Capítulo 2

Trece años después...

«Algo va mal.» La idea le atravesó el cerebro con la fuerza de una bala.

Se le hizo un nudo en el estómago y el pulso se le aceleró. Al recuperar el aliento, siguió atento al silencio vacío que se extendía al otro lado del teléfono. No sabía cómo podía estar tan seguro, pero lo estaba.

Tom Braga se encontraba en su coche, hablando por el móvil con su hermano Charlie, y se dirigía hacia el moderno Centro de Justicia Penal de Filadelfia, donde tenía hora en un tribunal a las nueve, o sea, tres minutos más tarde. Ambos eran policías: él, inspector de homicidios y Charlie, ayudante del sheriff. Aquella torrencial mañana de lunes, los dos estaban de servicio. Y, a menos que se estuviese volviendo majara o loco, Charlie tenía problemas.

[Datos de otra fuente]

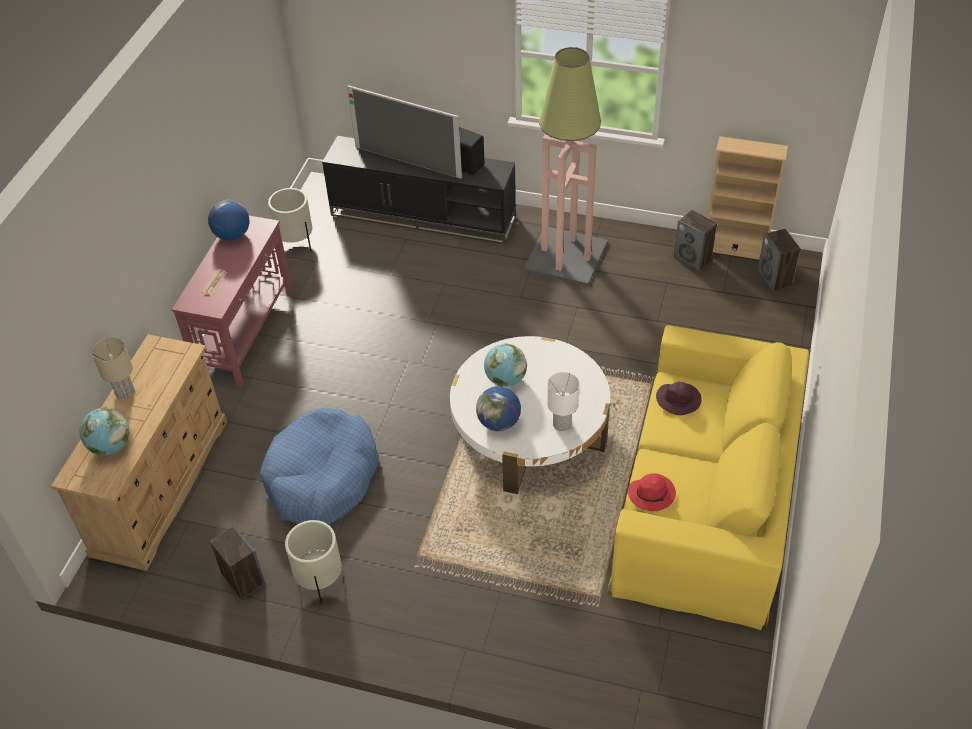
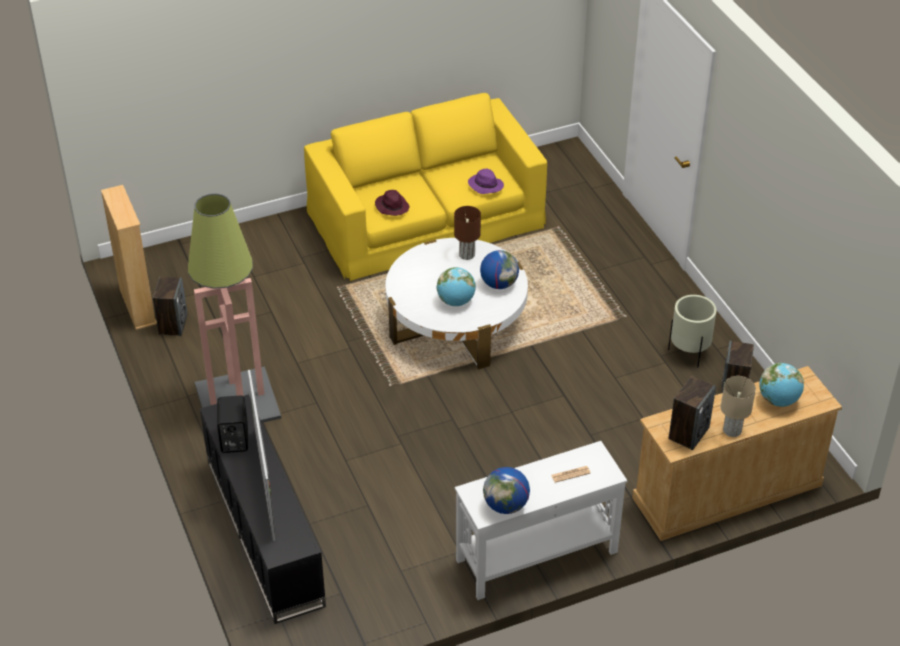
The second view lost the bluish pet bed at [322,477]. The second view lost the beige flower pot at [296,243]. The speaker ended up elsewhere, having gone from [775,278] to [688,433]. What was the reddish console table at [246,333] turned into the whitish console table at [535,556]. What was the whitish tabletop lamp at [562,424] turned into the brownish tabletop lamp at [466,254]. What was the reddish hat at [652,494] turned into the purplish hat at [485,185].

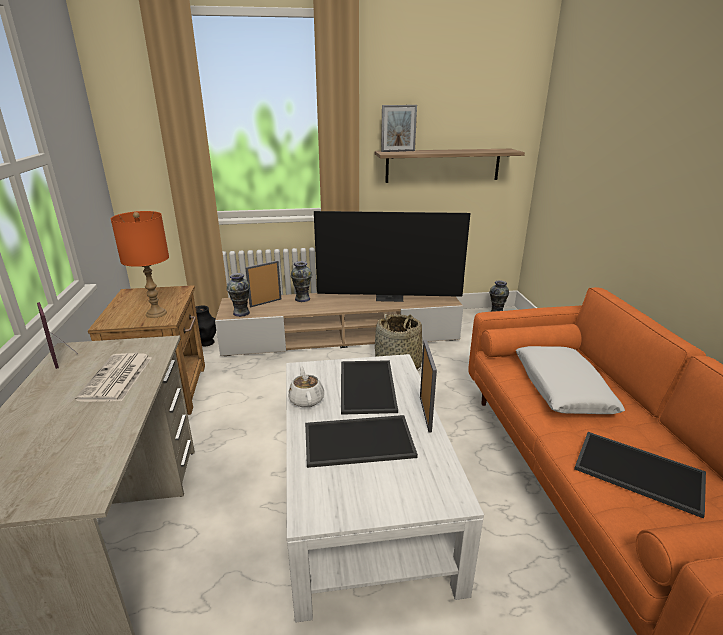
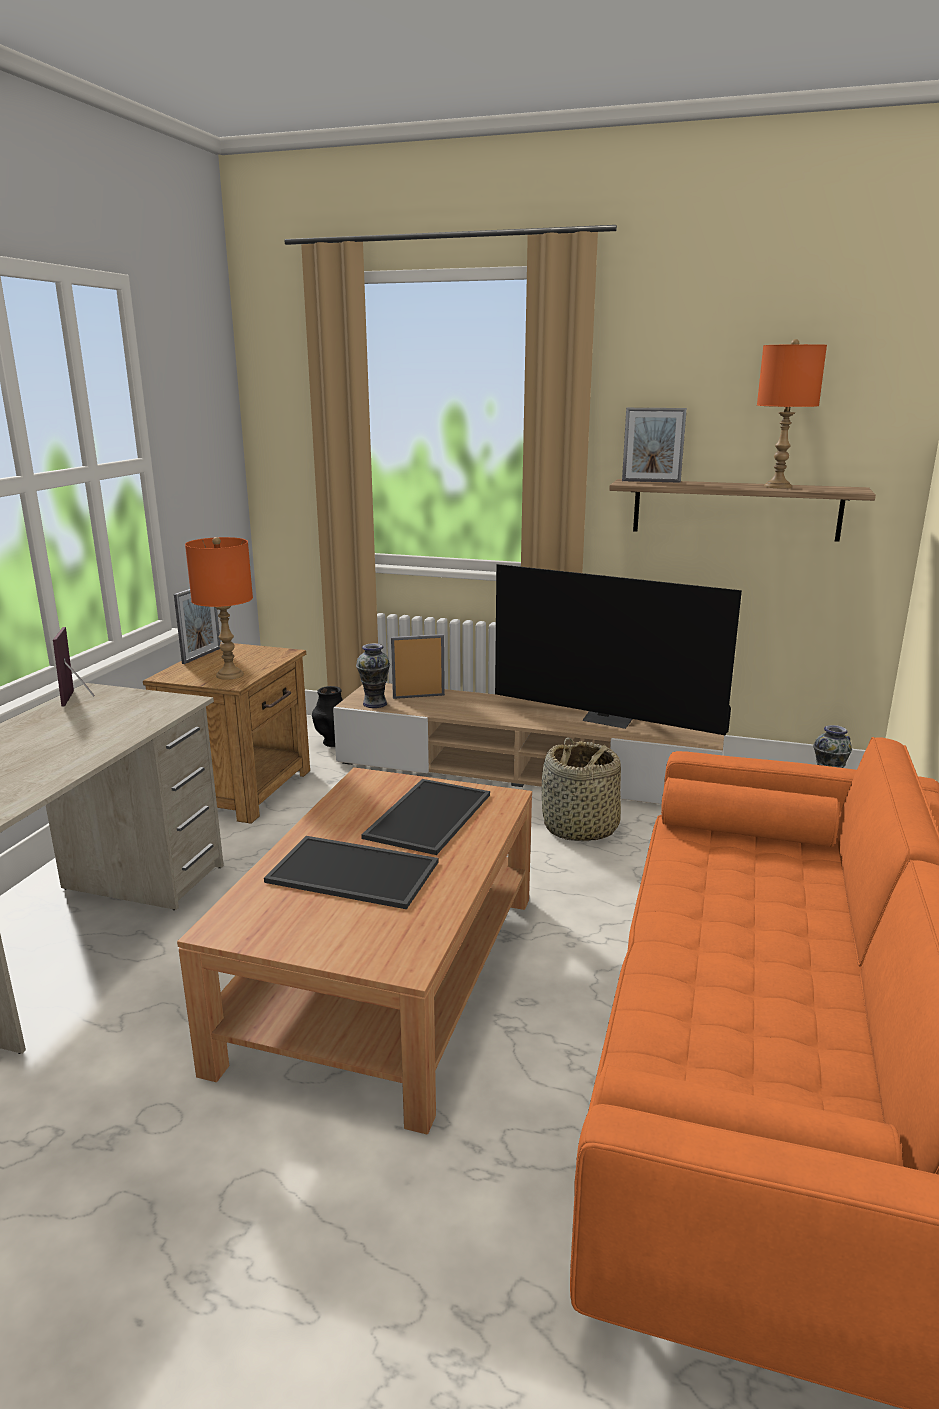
The second view lost the printed paper at [117,378]. The second view lost the whitish tea pot at [306,399]. The second view lost the flower vase at [302,299]. The second view lost the whitish cushion at [561,389]. The second view lost the tray at [637,472]. The second view gained the orange-coloured tabletop lamp at [778,486]. The standing frame ended up elsewhere, having gone from [425,414] to [202,655]. What was the whitish lounge table at [364,498] turned into the brownish lounge table at [386,977].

—¡Eh! ¿Sigues ahí? — Tom agarró el móvil con inusitada fuerza, aunque tratando de imprimir naturalidad en su voz. Estaban hablando del almuerzo que todos los domingos se celebraba en casa de su madre y al que Tom había faltado el día anterior por tercera semana consecutiva: estaba harto de que le recordasen una y otra vez que tenía 35 años y que aún seguía soltero; además, toda su familia congregada, diecinueve en total, bastaba para sacarle de sus casillas. Mientras le cantaba las excelencias de la parmigiana de pollo que había preparado su madre, consciente de que era el plato favorito de su Tom, Charlie había soltado un gruñido y había dejado de hablar a media frase. Tom empezó entonces a temerse lo peor.

—Sí — respondió Charlie. Tom se sintió momentáneamente aliviado, pero no tardó en darse cuenta de que su hermano empleaba un tono de voz totalmente plano. Oyó la respiración acelerada de Charlie, que se limitó a añadir—: Oye, tengo que dejarte.

—Bueno, saluda a tu dulce esposa de mi parte, ¿vale? — Tom hablaba en tono cordial, pero tenía la sensación de que alfileres de sudor frío se le clavaban en las raíces de los cabellos—. Dile que aún espero esa lasaña casera que me prometió.

—Ya se lo diré — dijo Charlie, y su móvil se apagó.

Imbuido por el eco de aquella respuesta, Tom casi se salta el semáforo en rojo que tenía delante. Hundió el freno hasta el fondo y el Taurus negro, modelo del departamento, culeó unos instantes sobre el asfalto mojado y se detuvo justo a tiempo: había estado a punto de invadir la calle por la que los coches avanzaban a pocos centímetros de su parachoques delantero. La lenta procesión de faros hacía que aquel día gris pareciese incluso más oscuro de lo que ya era. Llovía a cántaros. El agua golpeaba con fuerza el techo y el capó del coche, y el limpiaparabrisas no daba abasto. Por la radio se oía música ligera.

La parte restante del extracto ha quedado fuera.